There remains, however, a large gap between Community law and international human rights law. What is missing, I have argued, is a constitution for Facebook: an explanation of why it exists, what kind of community it wants to serve, what it expects from its community, in short: a North Star. That does not exist.
But whether it and Facebook know or not, the Oversight Board could end up writing this constitution, one in the English model set by precedent, rather than the American model set in a document. This will be primarily under Facebook’s control. While the Oversight Board can ask policy questions and make recommendations, it has limits on what cases come from users and Facebook, and it doesn’t set any guidelines for the company. It only decides on objections and makes political recommendations.
It is up to Facebook to decide how to handle the larger policy issues and cases raised by the Oversight Board. In response to recommendations, Facebook may begin to develop a number of principles that in turn define Facebook’s raison d’etre, its higher goals, its north star, and its constitution. That’s what I told the people on Facebook that I want to see.
The problem is, Facebook or any of the tech companies don’t think that way. Since code is law, as Larry Lessig famously commanded, technologists want rules – laws – to feed their code – their algorithms – and make consistent decisions on a large scale.
The core problem facing tech companies and their relationship with society today is that they are not testing this Code and the laws behind it against higher principles than posters on the wall: “Don’t be angry.” “Work fast and break things.” These don’t make you in good shape.
But now is your chance to create one. And now maybe our chance. It wasn’t clear to me that every case by the supervisory board would begin with a public comment period. This is how we can address issues with the board. In fact, community standards should come from the community, damn it, or they aren’t community standards. They are corporate standards. So we should get in touch.

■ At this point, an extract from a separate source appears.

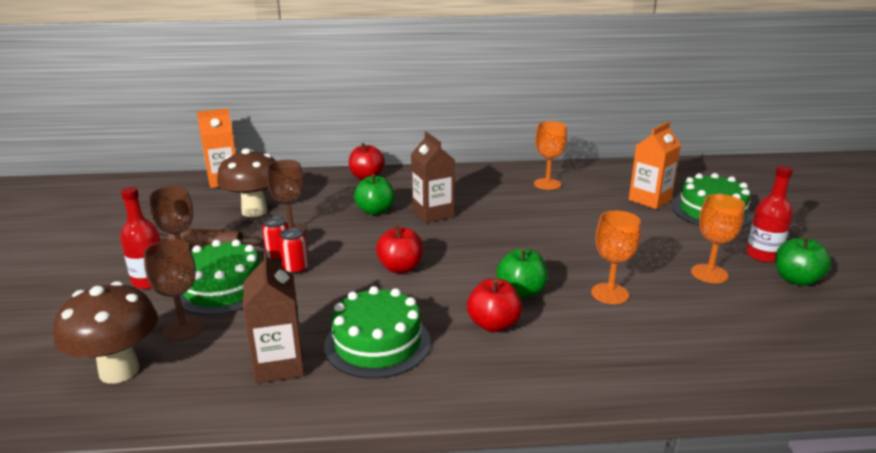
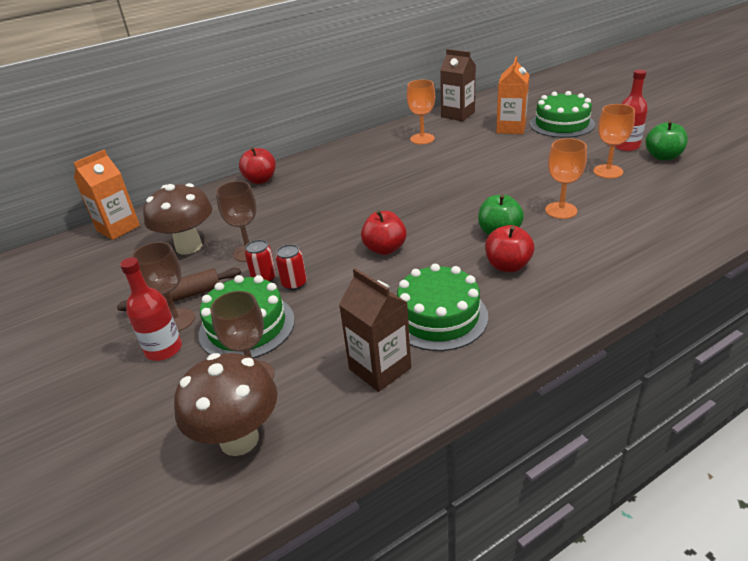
camera: 25 degrees left, 10 degrees up
(375, 211) = (305, 208): green apple -> none
(433, 213) = (358, 193): brown carton -> brown carton (458, 114)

And the board will consult experts. You can raise issues with the board. And the board, in turn, can pose problems not only for Facebook, but for all technology companies, for example. This discussion could be useful.
Imagine if the board had been up – as I would have liked – when Twitter and Facebook decided what to do to address the obvious attempt by the New York Post and Rupert Murdoch to hook up with Rudy Giuliani Interfering with, blocking elections. The Board could have discussed, addressed and proposed policy recommendations based on principles useful to many internet companies and the media they love to launch.

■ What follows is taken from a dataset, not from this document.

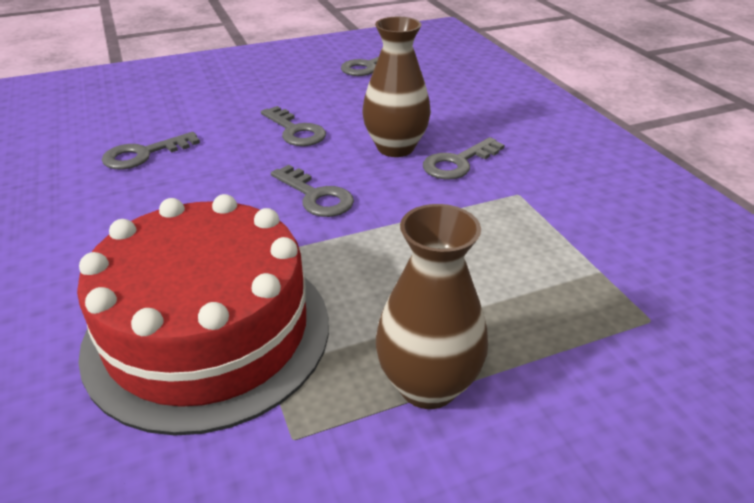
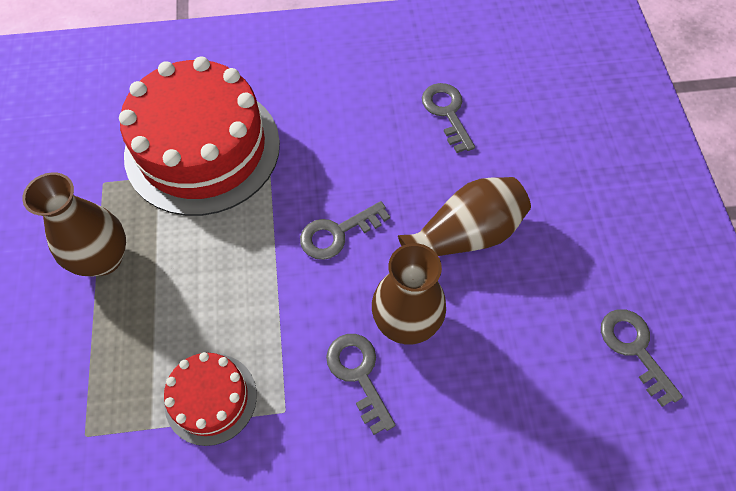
camera: 105 degrees right, 25 degrees up
(295, 131) = (465, 235): grey key -> brown vase
(540, 239) = (210, 398): none -> red cake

Regulators could also be more productive than punitive. I was a member of a transatlantic working group on content moderation and freedom of expression that recommended a flexible framework for regulation that would allow government to hold companies accountable for their own assurances, with companies having to share usage and impact data, so researchers and regulators can monitor their performance. I think that would be far better than the government trying to tell companies how to act, especially when it comes to encroaching on freedom of expression. But the government cannot hold companies accountable for keeping promises if there are no promises to be kept. A constitution is a promise, a covenant with users and the public. Every company should have one. Every company should be held accountable for meeting its requirements. And the public discussion should revolve around these principles, not whether Johnny can use a bad word.

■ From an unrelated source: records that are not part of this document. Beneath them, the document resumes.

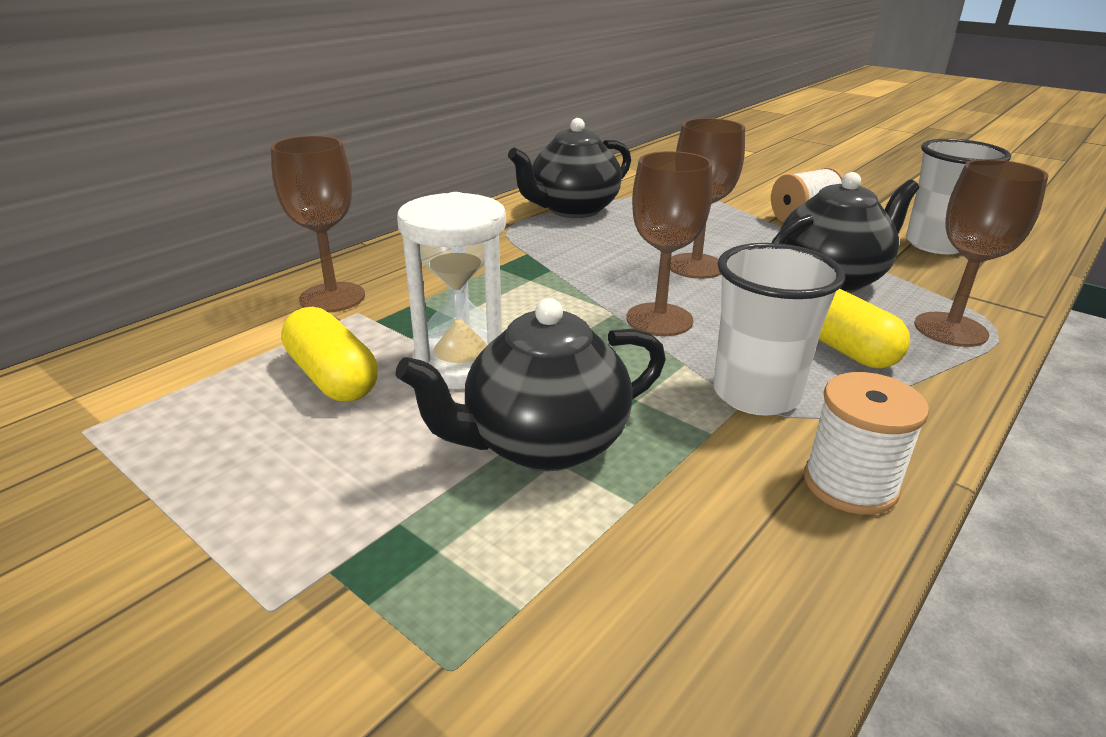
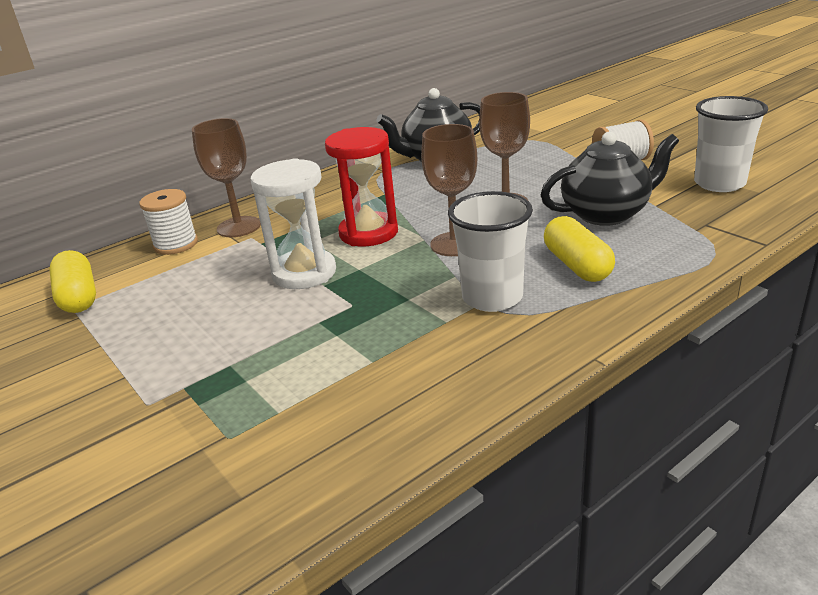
camera: 15 degrees right, 0 degrees up
(332, 377) = (221, 280): yellow capsule -> yellow capsule (78, 297)
(530, 305) = (368, 233): none -> red hourglass
(543, 444) = (333, 324): black teapot -> none
(850, 484) = (519, 356): white spool -> white spool (176, 244)
(950, 329) = (675, 254): brown goblet -> none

I’m not making predictions here. The board could end up answering a handful of Picayune complaints out of tens of thousands of possible cases per week and scripting an online soap opera. Facebook could follow the legal text set by the board and miss the opportunity to set higher goals. The media, experts and the public could be ignored, or worse, they could just keep snooping instead of contributing constructively.
But I can hope. The network is young. We – all of us – still design it the way we use it.